------ Stored data
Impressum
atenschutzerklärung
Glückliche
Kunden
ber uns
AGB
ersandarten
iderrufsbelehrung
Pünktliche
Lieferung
------------
▸ Problem to solve
Retype the data exactly as it reads.

▸ Expected answer
Impressum
atenschutzerklärung
Glückliche
Kunden
ber uns
AGB
ersandarten
iderrufsbelehrung
Pünktliche
Lieferung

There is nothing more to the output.